Pour le commun des mortels, Ray Bradbury est l’homme qui a écrit Chroniques martiennes et Fahrenheit 451. Dans cette frange « informée » des mortels, une bonne partie n’a même pas lu les livres cités. Alors les nouvelles… Considéré comme un classique, sans cesse réimprimé en France depuis sa première parution, cet Homme illustré est un très bon choix pour découvrir les textes courts de l’auteur. Il s’agit d’un recueil de dix-neuf récits rédigés autour de 1950, précédés d’une préface et encadrés d’un prologue et d’un épilogue qui en font en quelque sorte un roman.
Un voyageur rencontre un homme intégralement tatoué, un freak comme on en exposait dans les cirques américains au début du XXe siècle. Lui ne se dit pas tatoué ; il est « illustré », ce qui semble supérieur. Une vieille femme, une « sorcière » qu’il recherche depuis cinquante ans pour la tuer, lui fit sur le corps ces illustrations qu’il hait, qu’il veut détruire car elles sont vivantes, mobiles, et prédisent l’avenir, même le plus tragique.
Tout au long du recueil — chaque nouvelle étant l’histoire « racontée » par une illustration —, Bradbury aborde les grands thèmes qui sont au cœur des préoccupations au début des années 50 : famille, société de consommation, racisme (et réconciliation), peur de la guerre, peur de l’anéantissement atomique, fascination pour une exploration spatiale devenue envisageable. Il s’attaque aussi aux deux thèmes qui le rendront célèbres : Mars et les autodafés.

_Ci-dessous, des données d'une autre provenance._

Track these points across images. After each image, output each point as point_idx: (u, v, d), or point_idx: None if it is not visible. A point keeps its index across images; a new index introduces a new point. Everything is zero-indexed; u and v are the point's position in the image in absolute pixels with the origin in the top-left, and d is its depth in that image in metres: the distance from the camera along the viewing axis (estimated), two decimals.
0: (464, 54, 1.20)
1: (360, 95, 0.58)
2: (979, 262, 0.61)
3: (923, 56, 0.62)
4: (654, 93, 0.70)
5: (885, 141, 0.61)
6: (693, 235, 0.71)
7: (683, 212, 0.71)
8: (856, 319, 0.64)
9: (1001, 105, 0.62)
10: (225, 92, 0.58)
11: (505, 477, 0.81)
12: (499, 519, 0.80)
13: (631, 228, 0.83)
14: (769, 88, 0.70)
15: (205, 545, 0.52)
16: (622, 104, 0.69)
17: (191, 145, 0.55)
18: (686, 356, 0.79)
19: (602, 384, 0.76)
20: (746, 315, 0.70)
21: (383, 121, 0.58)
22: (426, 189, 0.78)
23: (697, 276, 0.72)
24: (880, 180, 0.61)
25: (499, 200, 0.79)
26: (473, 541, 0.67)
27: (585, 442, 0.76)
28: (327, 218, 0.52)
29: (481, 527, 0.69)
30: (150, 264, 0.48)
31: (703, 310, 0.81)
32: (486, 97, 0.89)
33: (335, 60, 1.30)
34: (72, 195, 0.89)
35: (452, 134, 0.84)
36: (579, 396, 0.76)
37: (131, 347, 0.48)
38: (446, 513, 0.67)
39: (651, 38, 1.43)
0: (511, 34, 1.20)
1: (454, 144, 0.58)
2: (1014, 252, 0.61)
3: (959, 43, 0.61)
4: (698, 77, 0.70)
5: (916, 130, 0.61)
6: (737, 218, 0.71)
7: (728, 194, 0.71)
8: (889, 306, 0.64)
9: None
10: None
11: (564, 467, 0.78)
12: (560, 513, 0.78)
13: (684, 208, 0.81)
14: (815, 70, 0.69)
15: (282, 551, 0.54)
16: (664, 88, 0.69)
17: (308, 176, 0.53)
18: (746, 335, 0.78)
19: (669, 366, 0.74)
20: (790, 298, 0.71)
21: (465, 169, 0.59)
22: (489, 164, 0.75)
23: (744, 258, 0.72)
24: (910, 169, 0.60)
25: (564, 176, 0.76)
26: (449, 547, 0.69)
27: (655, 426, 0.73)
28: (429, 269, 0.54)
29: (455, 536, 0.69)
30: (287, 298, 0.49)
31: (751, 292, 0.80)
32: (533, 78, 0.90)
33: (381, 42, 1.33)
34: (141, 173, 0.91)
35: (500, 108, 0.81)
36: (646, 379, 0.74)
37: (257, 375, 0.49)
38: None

Comme la plupart des auteurs de l’époque, il le fait de manière très prosaïque. Bradbury décrit des personnages qui sont, fondamentalement, des Américains des années 50, mis en scène plus tard ou ailleurs. De ce point de vue, la SF de Bradbury ressemble à ce fantastique défini comme l’intrusion du surnaturel dans le réel. Ce n’est pas le surnaturel qui s’immisce ici, c’est le scientifique, mais l’impression est la même : un élément scientifique, inédit pour le lecteur et pas toujours pour les personnages, interagit avec une personne ou une famille qui fleurent bon la classe moyenne américaine (on y boit de la citronnade dans la véranda à claire-voie avant de prendre la fusée). Ce n’est pas du world-building contemporain, la totalité du système politique, social, économique et technique n’est pas bouleversée ; ce sont des nouveautés scientifiques, imaginées par l’auteur et posées sur une trame connue, qui la transforment, dans une littérature que Bradbury lui-même qualifie de littérature du « Et si ? » ; l’auteur change un détail et rapporte ce que les hommes en font.
On trouvera donc dans cet Homme illustré, entre autres :
• Une première intuition des dangers de la réalité virtuelle, surtout laissée entre des mains d’enfants — « La Brousse ».
• Un accident spatial qui confronte ses héros malheureux à leur propre mort et à leurs insuffisances de caractère — « Kaléidoscope », un texte maintes fois joué sur scène.
• Le plaidoyer antiraciste sur le mode arroseur/arrosé — « Comme on se retrouve », que Bradbury ne parvint pas à publier aux USA.
• La guerre et l’anéantissement dans « La Grand-route » et « La Ville » ; l’espoir de les fuir dans « Le Renard et la forêt ».
• Le rêve du voyage spatial, si risqué et si beau ; tragique dans « L’Homme de l’espace », heureux dans « La Fusée ».
• L’incapacité à profiter d’une chance de rédemption, que ce soit dans « L’Homme », où un astronaute, à deux doigts de rencontrer Jésus sur une autre planète, ne peut se débarrasser des oripeaux qui l’empêchent de voir, ou dans « Le Visiteur », texte dans lequel des désespérés tuent par égoïsme celui qui leur apportait un peu d’espoir.
• Des planètes proches vivables, habitées, ou colonisées, comme on pouvait encore faire semblant d’y croire à l’époque, dans le terrifiant et excellent « La Pluie », ou le surprenant « Les Bannis ».
• Des automates indiscernables de leur modèle, « Automates, société anonyme », qui préfigurent Les Femmes de Stepford de Ira Levin, voire la série TV Real Humans.
• Des invasions extraterrestres, menées par des enfants complices dans « L’Heure H », ou vouées à se briser sur les charmes vénéneux de la société de consommation dans « La Bétonneuse ».
Un bien beau kaléidoscope de textes puisant dans l’inconscient de son époque pour se projeter dans l’avenir.